## [Data lines]
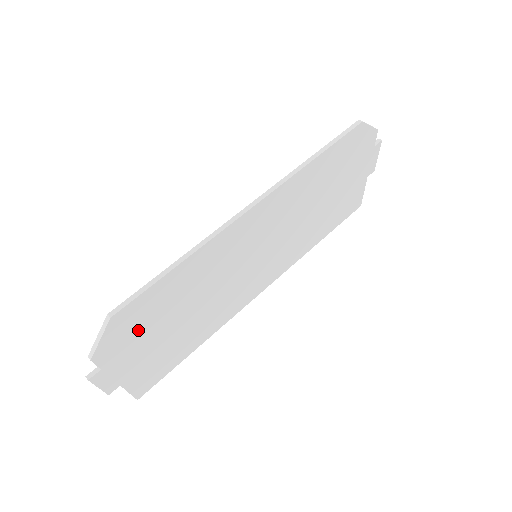
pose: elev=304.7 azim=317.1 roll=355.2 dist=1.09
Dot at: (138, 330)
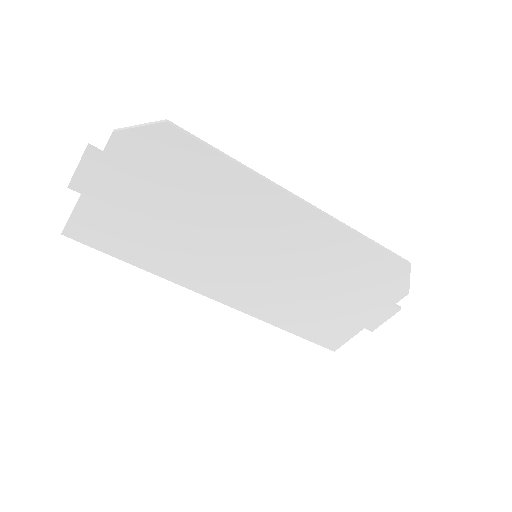
Dot at: (154, 167)
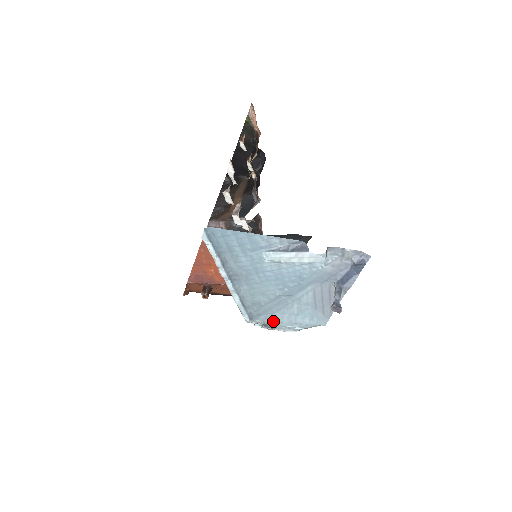
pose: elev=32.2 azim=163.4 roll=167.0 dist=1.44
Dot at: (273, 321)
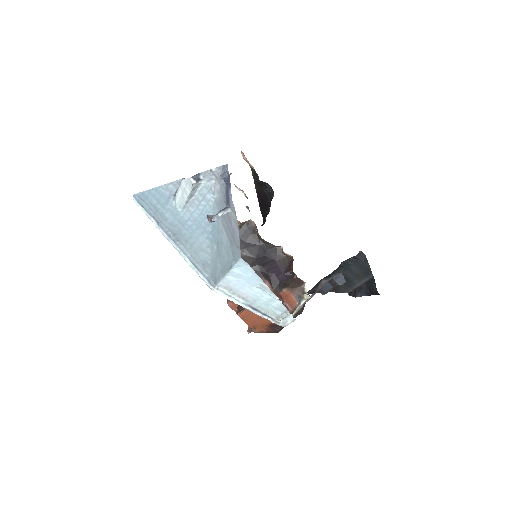
Dot at: (229, 283)
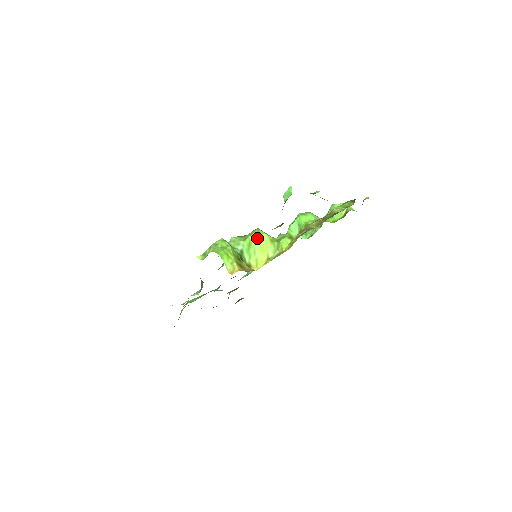
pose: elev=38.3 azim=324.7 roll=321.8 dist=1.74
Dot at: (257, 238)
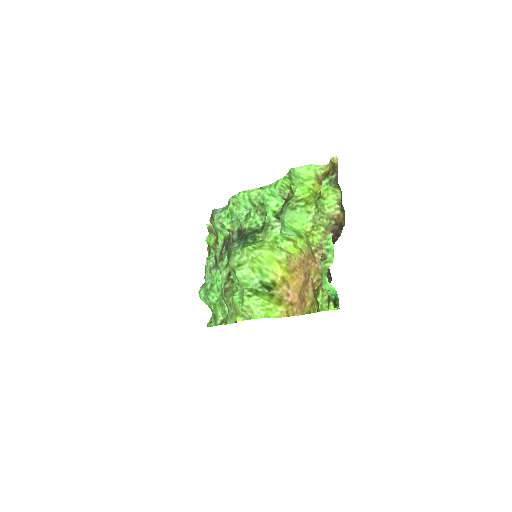
Dot at: (260, 260)
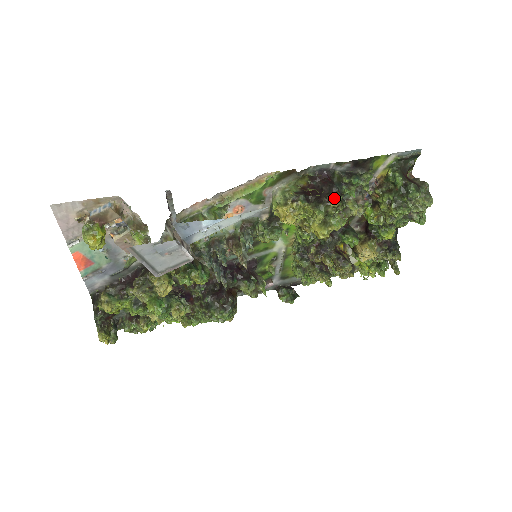
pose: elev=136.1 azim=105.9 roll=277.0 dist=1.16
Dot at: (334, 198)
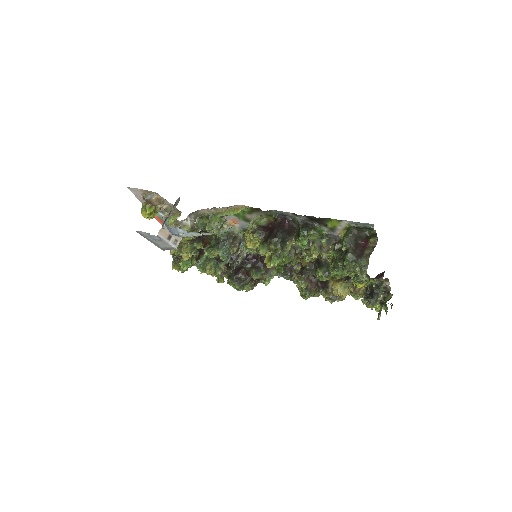
Dot at: (273, 242)
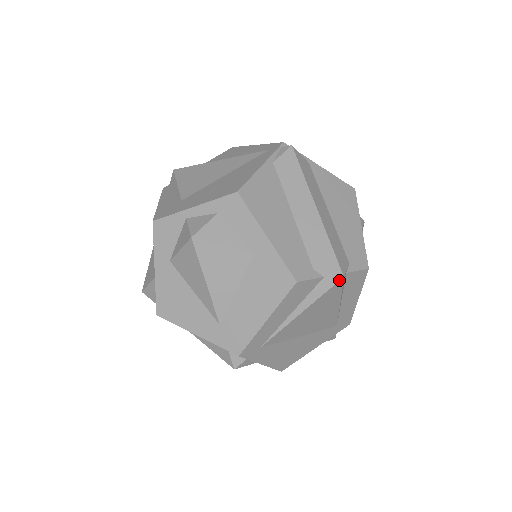
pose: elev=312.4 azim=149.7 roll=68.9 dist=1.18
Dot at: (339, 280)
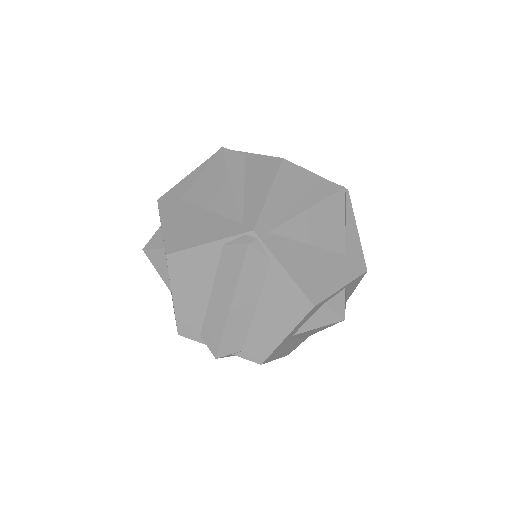
Dot at: (214, 356)
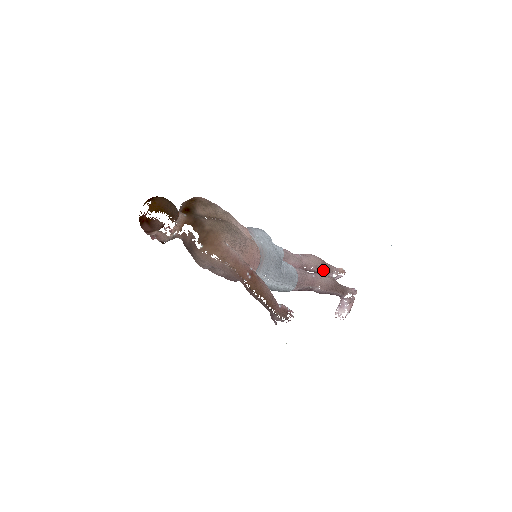
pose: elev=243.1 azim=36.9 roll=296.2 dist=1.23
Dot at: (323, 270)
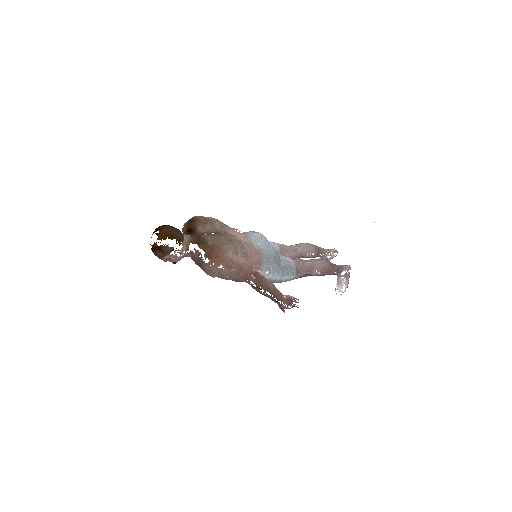
Dot at: (317, 254)
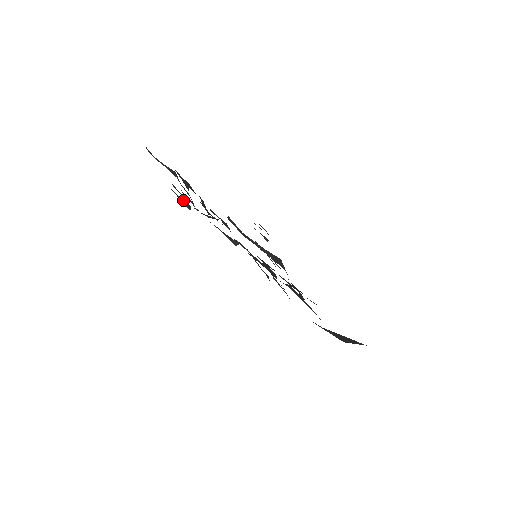
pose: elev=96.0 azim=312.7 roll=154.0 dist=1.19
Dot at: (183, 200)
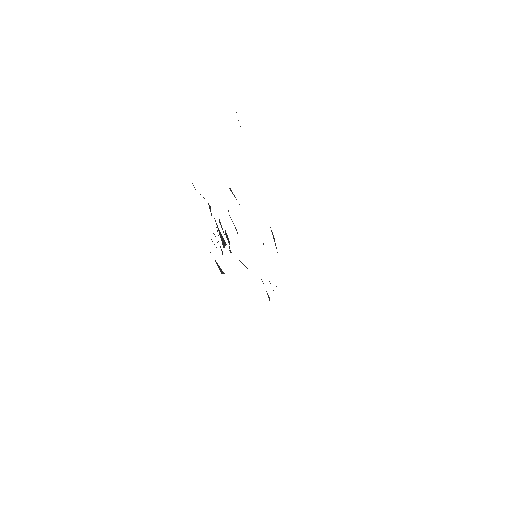
Dot at: (218, 265)
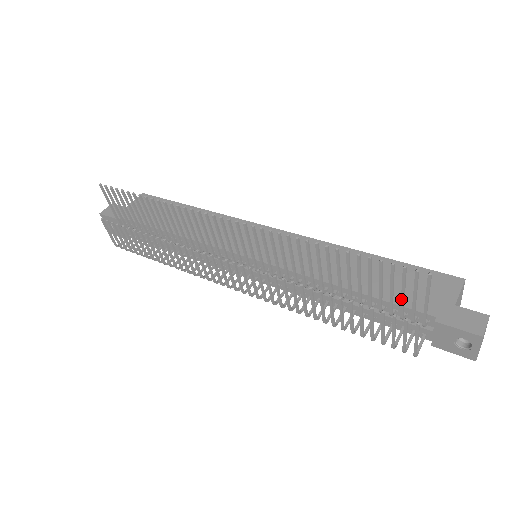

## [What is asked]
Rewrite every line of the items above with "pose" changed to "view" and nothing else altered. Leave the pictures out of your version.

## [The solution]
view: elev=304.7 azim=317.1 roll=355.2 dist=1.09
Dot at: (138, 330)
Dot at: (154, 167)
view: elev=32.2 azim=163.4 roll=167.0 dist=1.44
Dot at: (273, 321)
Dot at: (229, 283)
view: elev=38.3 azim=324.7 roll=321.8 dist=1.74
Dot at: (257, 238)
Dot at: (260, 260)
view: elev=136.1 azim=105.9 roll=277.0 dist=1.16
Dot at: (334, 198)
Dot at: (273, 242)
view: elev=312.4 azim=149.7 roll=68.9 dist=1.18
Dot at: (339, 280)
Dot at: (214, 356)
view: elev=243.1 azim=36.9 roll=296.2 dist=1.23
Dot at: (323, 270)
Dot at: (317, 254)
view: elev=96.0 azim=312.7 roll=154.0 dist=1.19
Dot at: (183, 200)
Dot at: (218, 265)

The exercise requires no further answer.